◆ **TASK DIRECTIONS**: Find the line containing "Kriminalitet och personlig säkerhet" in the entries; transcribe it and all remaining lines through the end, exactly as they appear, but not the pictures.

◆ **EXTRACTED INFORMATION**:

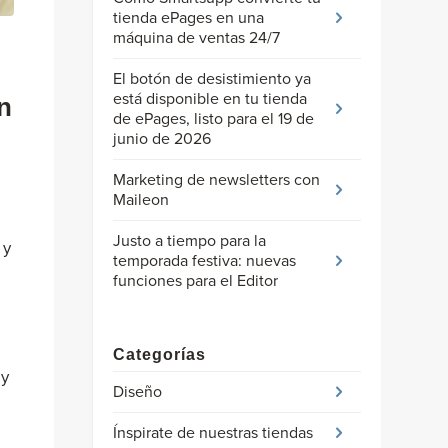
tienda ePages en una
máquina de ventas 24/7
El botón de desistimiento ya
está disponible en tu tienda
n
de ePages, listo para el 19 de
junio de 2026
Marketing de newsletters con
Maileon
Justo a tiempo para la
 y
temporada festiva: nuevas
funciones para el Editor
Categorías
 y
Diseño
Ínspirate de nuestras tiendas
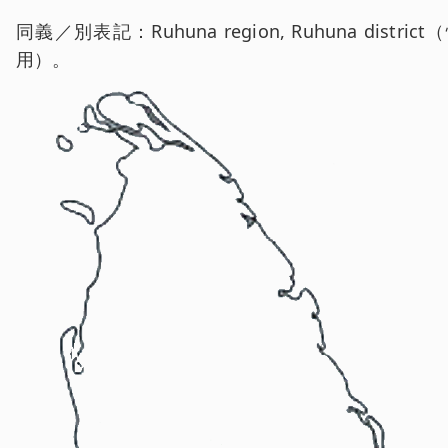
同義／別表記：Ruhuna region, Ruhuna district
用）。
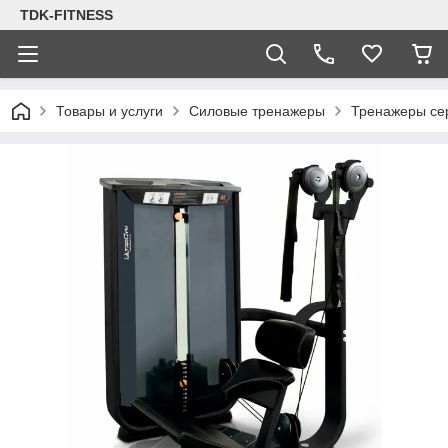
TDK-FITNESS
Товары и услуги
Силовые тренажеры
Тренажеры се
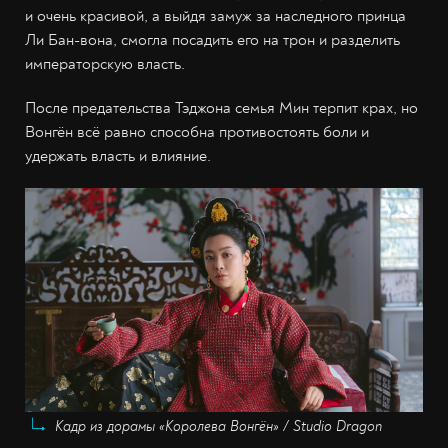
и очень красивой, а выйдя замуж за наследного принца
Ли Бан-вона, смогла посадить его на трон и разделить
императорскую власть.
После предательства Тэджона семья Мин терпит крах, но
Вонгён всё равно способна противостоять боли и
удержать власть и влияние.
Кадр из дорамы «Королева Вонгён» / Studio Dragon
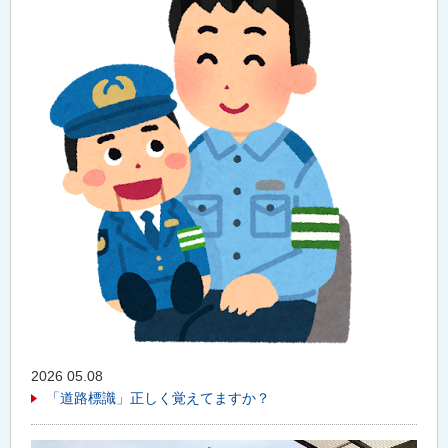
2026 05.08
「道路標識」正しく覚えてますか？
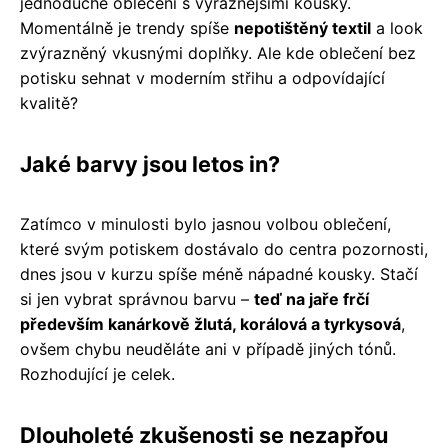
jednoduché oblečení s výraznějšími kousky.
Momentálně je trendy spíše
nepotištěný textil
a look
zvýrazněný vkusnými doplňky. Ale kde oblečení bez
potisku sehnat v moderním střihu a odpovídající
kvalitě?
Jaké barvy jsou letos in?
Zatímco v minulosti bylo jasnou volbou oblečení,
které svým potiskem dostávalo do centra pozornosti,
dnes jsou v kurzu spíše méně nápadné kousky. Stačí
si jen vybrat správnou barvu –
teď na jaře frčí
především kanárkově žlutá, korálová a tyrkysová
,
ovšem chybu neuděláte ani v případě jiných tónů.
Rozhodující je celek.
Dlouholeté zkušenosti se nezapřou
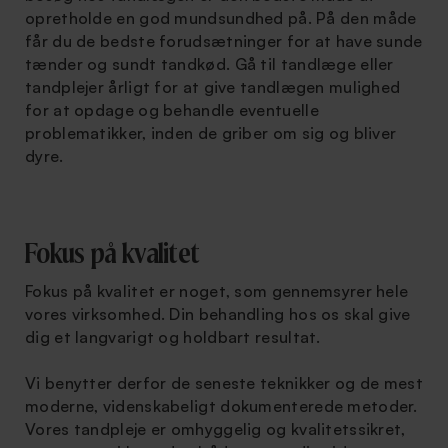
opretholde en god mundsundhed på. På den måde
får du de bedste forudsætninger for at have sunde
tænder og sundt tandkød. Gå til tandlæge eller
tandplejer årligt for at give tandlægen mulighed
for at opdage og behandle eventuelle
problematikker, inden de griber om sig og bliver
dyre.
Fokus på kvalitet
Fokus på kvalitet er noget, som gennemsyrer hele
vores virksomhed. Din behandling hos os skal give
dig et langvarigt og holdbart resultat.
Vi benytter derfor de seneste teknikker og de mest
moderne, videnskabeligt dokumenterede metoder.
Vores tandpleje er omhyggelig og kvalitetssikret,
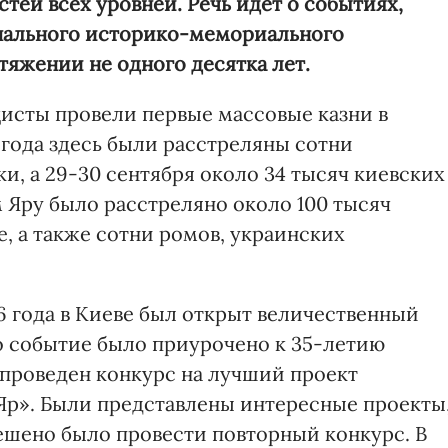
стей всех уровней. Речь идет о событиях,
нального историко-мемориального
тяжении не одного десятка лет.
цисты провели первые массовые казни в
1 года здесь были расстреляны сотни
, а 29-30 сентября около 34 тысяч киевских
ьем Яру было расстреляно около 100 тысяч
, а также сотни ромов, украинских
76 года в Киеве был открыт величественный
о событие было приурочено к 35-летию
 проведен конкурс на лучший проект
Яр». Были представлены интересные проекты
Решено было провести повторный конкурс. В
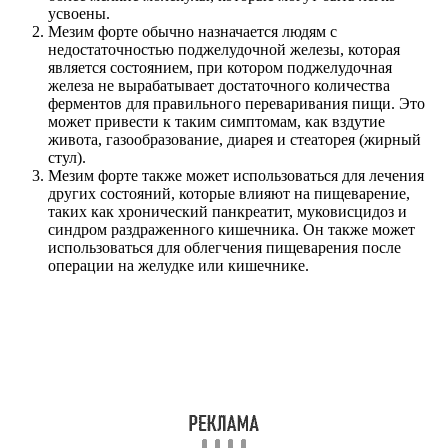
усвоены.
Мезим форте обычно назначается людям с
недостаточностью поджелудочной железы, которая
является состоянием, при котором поджелудочная
железа не вырабатывает достаточного количества
ферментов для правильного переваривания пищи. Это
может привести к таким симптомам, как вздутие
живота, газообразование, диарея и стеаторея (жирный
стул).
Мезим форте также может использоваться для лечения
других состояний, которые влияют на пищеварение,
таких как хронический панкреатит, муковисцидоз и
синдром раздраженного кишечника. Он также может
использоваться для облегчения пищеварения после
операции на желудке или кишечнике.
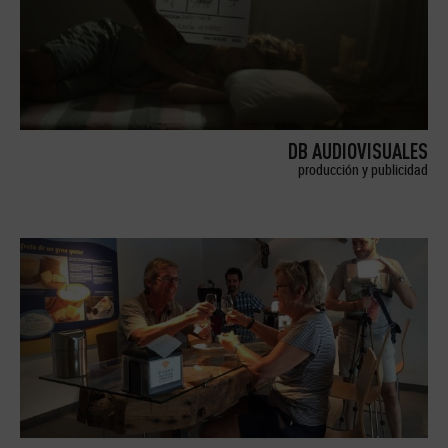
DB AUDIOVISUALES
producción y publicidad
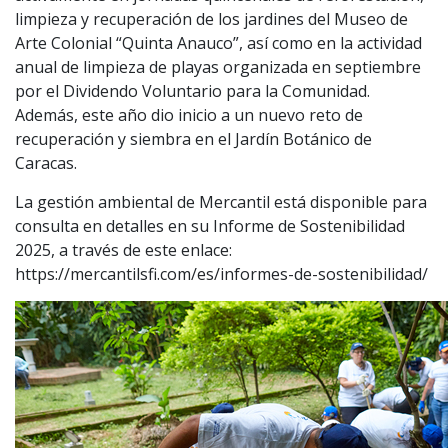
limpieza y recuperación de los jardines del Museo de
Arte Colonial “Quinta Anauco”, así como en la actividad
anual de limpieza de playas organizada en septiembre
por el Dividendo Voluntario para la Comunidad.
Además, este año dio inicio a un nuevo reto de
recuperación y siembra en el Jardín Botánico de
Caracas.
La gestión ambiental de Mercantil está disponible para
consulta en detalles en su Informe de Sostenibilidad
2025, a través de este enlace:
https://mercantilsfi.com/es/informes-de-sostenibilidad/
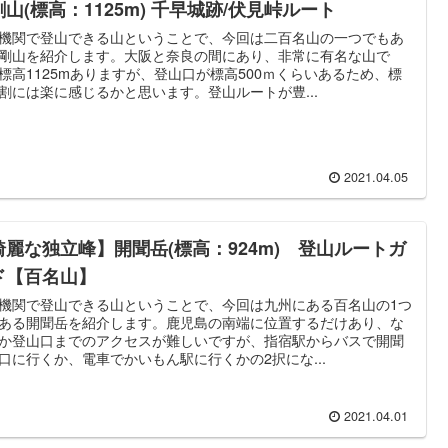
山(標高：1125m) 千早城跡/伏見峠ルート
機関で登山できる山ということで、今回は二百名山の一つでもあ
剛山を紹介します。大阪と奈良の間にあり、非常に有名な山で
標高1125mありますが、登山口が標高500ｍくらいあるため、標
割には楽に感じるかと思います。登山ルートが豊...
2021.04.05
綺麗な独立峰】開聞岳(標高：924m) 登山ルートガ
ド【百名山】
機関で登山できる山ということで、今回は九州にある百名山の1つ
ある開聞岳を紹介します。鹿児島の南端に位置するだけあり、な
か登山口までのアクセスが難しいですが、指宿駅からバスで開聞
口に行くか、電車でかいもん駅に行くかの2択にな...
2021.04.01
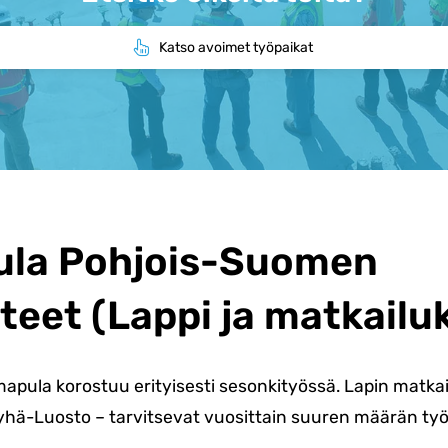
Katso avoimet työpaikat
ula Pohjois-Suomen
teet (Lappi ja matkailu
apula korostuu erityisesti sesonkityössä. Lapin matkai
 Pyhä-Luosto – tarvitsevat vuosittain suuren määrän työ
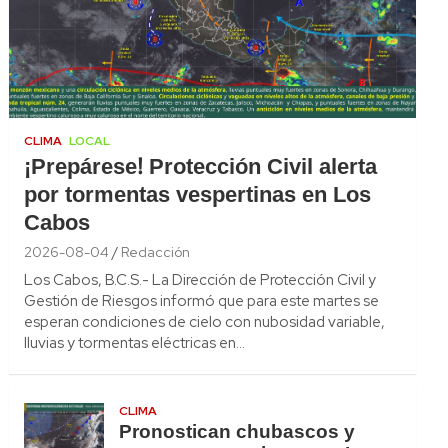
CLIMA
LOCAL
¡Prepárese! Protección Civil alerta
por tormentas vespertinas en Los
Cabos
2026-08-04
Redacción
Los Cabos, B.C.S.- La Dirección de Protección Civil y
Gestión de Riesgos informó que para este martes se
esperan condiciones de cielo con nubosidad variable,
lluvias y tormentas eléctricas en…
CLIMA
Pronostican chubascos y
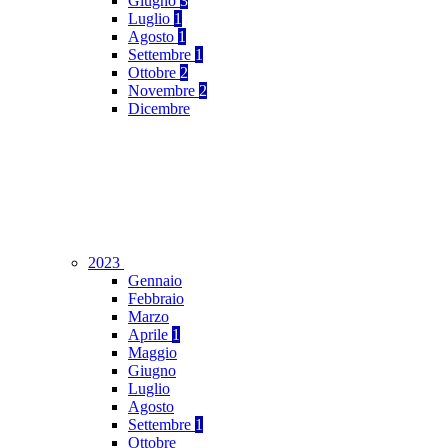
Giugno
3
Luglio
1
Agosto
1
Settembre
1
Ottobre
2
Novembre
2
Dicembre
2023
Gennaio
Febbraio
Marzo
Aprile
1
Maggio
Giugno
Luglio
Agosto
Settembre
1
Ottobre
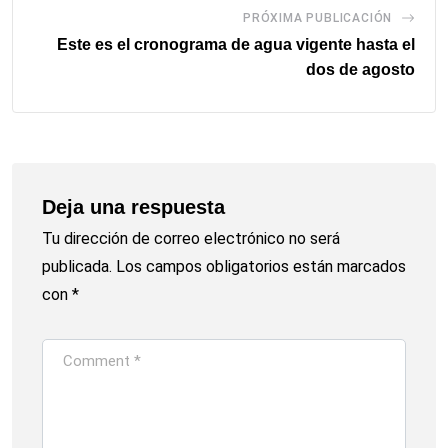
PRÓXIMA PUBLICACIÓN
Este es el cronograma de agua vigente hasta el
dos de agosto
Deja una respuesta
Tu dirección de correo electrónico no será
publicada.
Los campos obligatorios están marcados
con
*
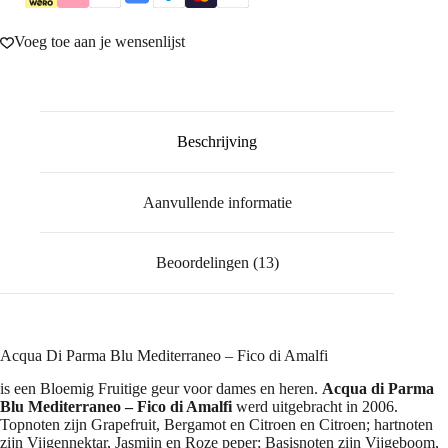
Voeg toe aan je wensenlijst
Beschrijving
Aanvullende informatie
Beoordelingen (13)
Acqua Di Parma Blu Mediterraneo – Fico di Amalfi
is een Bloemig Fruitige geur voor dames en heren.
Acqua di Parma
Blu Mediterraneo – Fico di Amalfi
werd uitgebracht in 2006.
Topnoten zijn Grapefruit, Bergamot en Citroen en Citroen; hartnoten
zijn Vijgennektar, Jasmijn en Roze peper; Basisnoten zijn Vijgeboom,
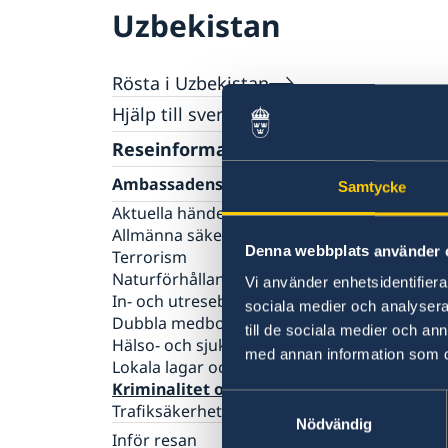
Uzbekistan
Rösta i Uzbekistan
Hjälp till svenskar i Uzbekistan
Rösta i Uzbekistan
Reseinformation
Pass utomlands
Ambassadens reseinformation
Samtycke
Förlust av pass
Hjälp kring medborgarskap
Aktuella händelser
Förnyelse av pass för vuxna
Gifta sig utomlands
Allmänna säkerhetsläget
Provisoriskt pass
Legaliseringar
Denna webbplats använder 
Terrorism
Samordningsnummer
Naturförhållanden och katastrofer
Vi använder enhetsidentifierar
In- och utresebestämmelser
sociala medier och analysera 
Dubbla medborgarskap
till de sociala medier och a
Hälso- och sjukvård
med annan information som du 
Lokala lagar och sedvänjor
Kriminalitet och personlig säkerhet
Samtyckesval
Trafiksäkerhet
Nödvändig
Inför resan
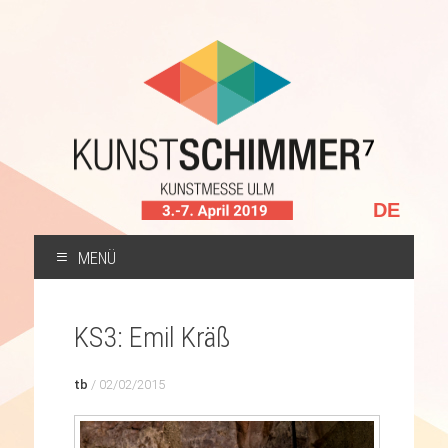
Sprache
auswählen
MENÜ
ZUM
INHALT
KS3: Emil Kräß
SPRINGEN
tb
/
02/02/2015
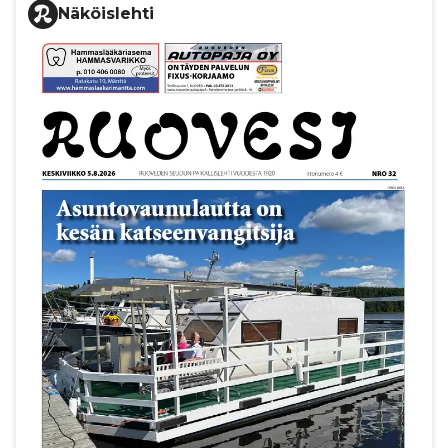
Näköislehti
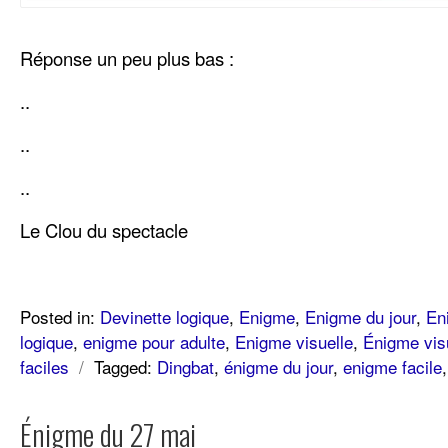
Réponse un peu plus bas :
..
..
..
Le Clou du spectacle
Posted in:
Devinette logique
,
Enigme
,
Enigme du jour
,
En
logique
,
enigme pour adulte
,
Enigme visuelle
,
Énigme vis
faciles
/
Tagged:
Dingbat
,
énigme du jour
,
enigme facile
Énigme du 27 mai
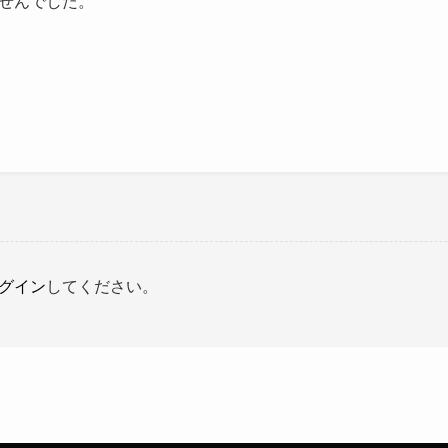
せんでした。
グイン
してください。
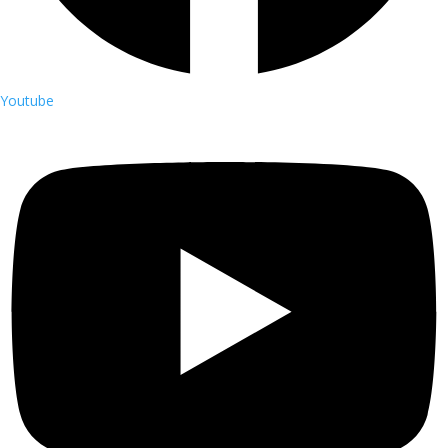
Youtube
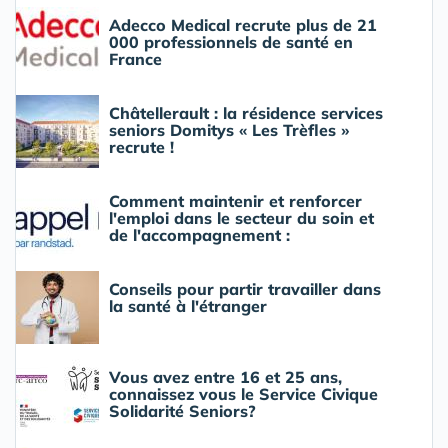
Adecco Medical recrute plus de 21
000 professionnels de santé en
France
Châtellerault : la résidence services
seniors Domitys « Les Trèfles »
recrute !
Comment maintenir et renforcer
l'emploi dans le secteur du soin et
de l'accompagnement :
Conseils pour partir travailler dans
la santé à l'étranger
Vous avez entre 16 et 25 ans,
connaissez vous le Service Civique
Solidarité Seniors?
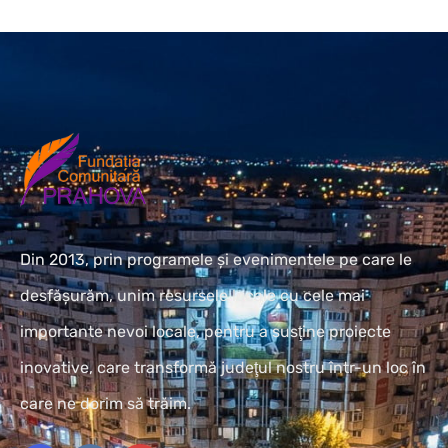
Din 2013, prin programele și evenimentele pe care le
desfășurăm, unim resursele locale cu cele mai
importante nevoi locale, pentru a susţine proiecte
inovative, care transformă judeţul nostru într-un loc în
care ne dorim să trăim.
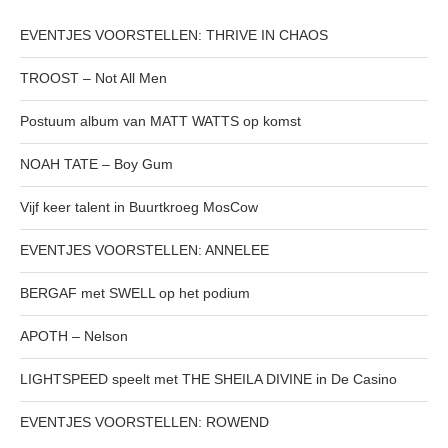
EVENTJES VOORSTELLEN: THRIVE IN CHAOS
TROOST – Not All Men
Postuum album van MATT WATTS op komst
NOAH TATE – Boy Gum
Vijf keer talent in Buurtkroeg MosCow
EVENTJES VOORSTELLEN: ANNELEE
BERGAF met SWELL op het podium
APOTH – Nelson
LIGHTSPEED speelt met THE SHEILA DIVINE in De Casino
EVENTJES VOORSTELLEN: ROWEND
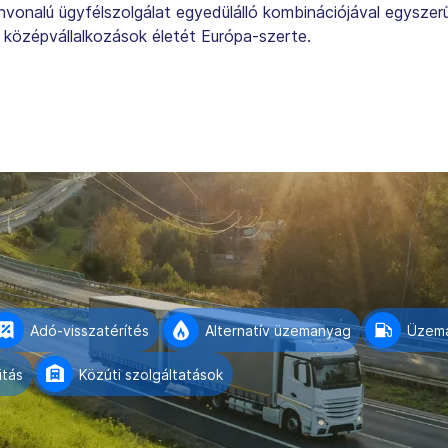
nvonalú ügyfélszolgálat egyedülálló kombinációjával egyszer
középvállalkozások életét Európa-szerte.
Adó-visszatérítés
Alternatív üzemanyag
Üzem
itás
Közúti szolgáltatások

◆ **EXERCISE RESULT**:
Kriminalitet och personlig säkerhet
Samtyckesval
Trafiksäkerhet
Nödvändig
Inför resan
Sprache
auswählen
MENÜ
ZUM
INHALT
KS3: Emil Kräß
SPRINGEN
tb
/
02/02/2015
Näköislehti
Réponse un peu plus bas :
..
..
..
Le Clou du spectacle
Posted in:
Devinette logique
,
Enigme
,
Enigme du jour
,
En
logique
,
enigme pour adulte
,
Enigme visuelle
,
Énigme vis
faciles
/
Tagged:
Dingbat
,
énigme du jour
,
enigme facile
Énigme du 27 mai
せんでした。
グイン
してください。
Youtube
Adecco Medical recrute plus de 21
000 professionnels de santé en
France
Châtellerault : la résidence services
seniors Domitys « Les Trèfles »
recrute !
Comment maintenir et renforcer
l'emploi dans le secteur du soin et
de l'accompagnement :
Conseils pour partir travailler dans
la santé à l'étranger
Vous avez entre 16 et 25 ans,
connaissez vous le Service Civique
Solidarité Seniors?
Din 2013, prin programele și evenimentele pe care le
desfășurăm, unim resursele locale cu cele mai
importante nevoi locale, pentru a susţine proiecte
inovative, care transformă judeţul nostru într-un loc în
care ne dorim să trăim.
EVENTJES VOORSTELLEN: THRIVE IN CHAOS
TROOST – Not All Men
Postuum album van MATT WATTS op komst
NOAH TATE – Boy Gum
Vijf keer talent in Buurtkroeg MosCow
EVENTJES VOORSTELLEN: ANNELEE
BERGAF met SWELL op het podium
APOTH – Nelson
LIGHTSPEED speelt met THE SHEILA DIVINE in De Casino
EVENTJES VOORSTELLEN: ROWEND
nvonalú ügyfélszolgálat egyedülálló kombinációjával egyszer
középvállalkozások életét Európa-szerte.
Adó-visszatérítés
Alternatív üzemanyag
Üzem
itás
Közúti szolgáltatások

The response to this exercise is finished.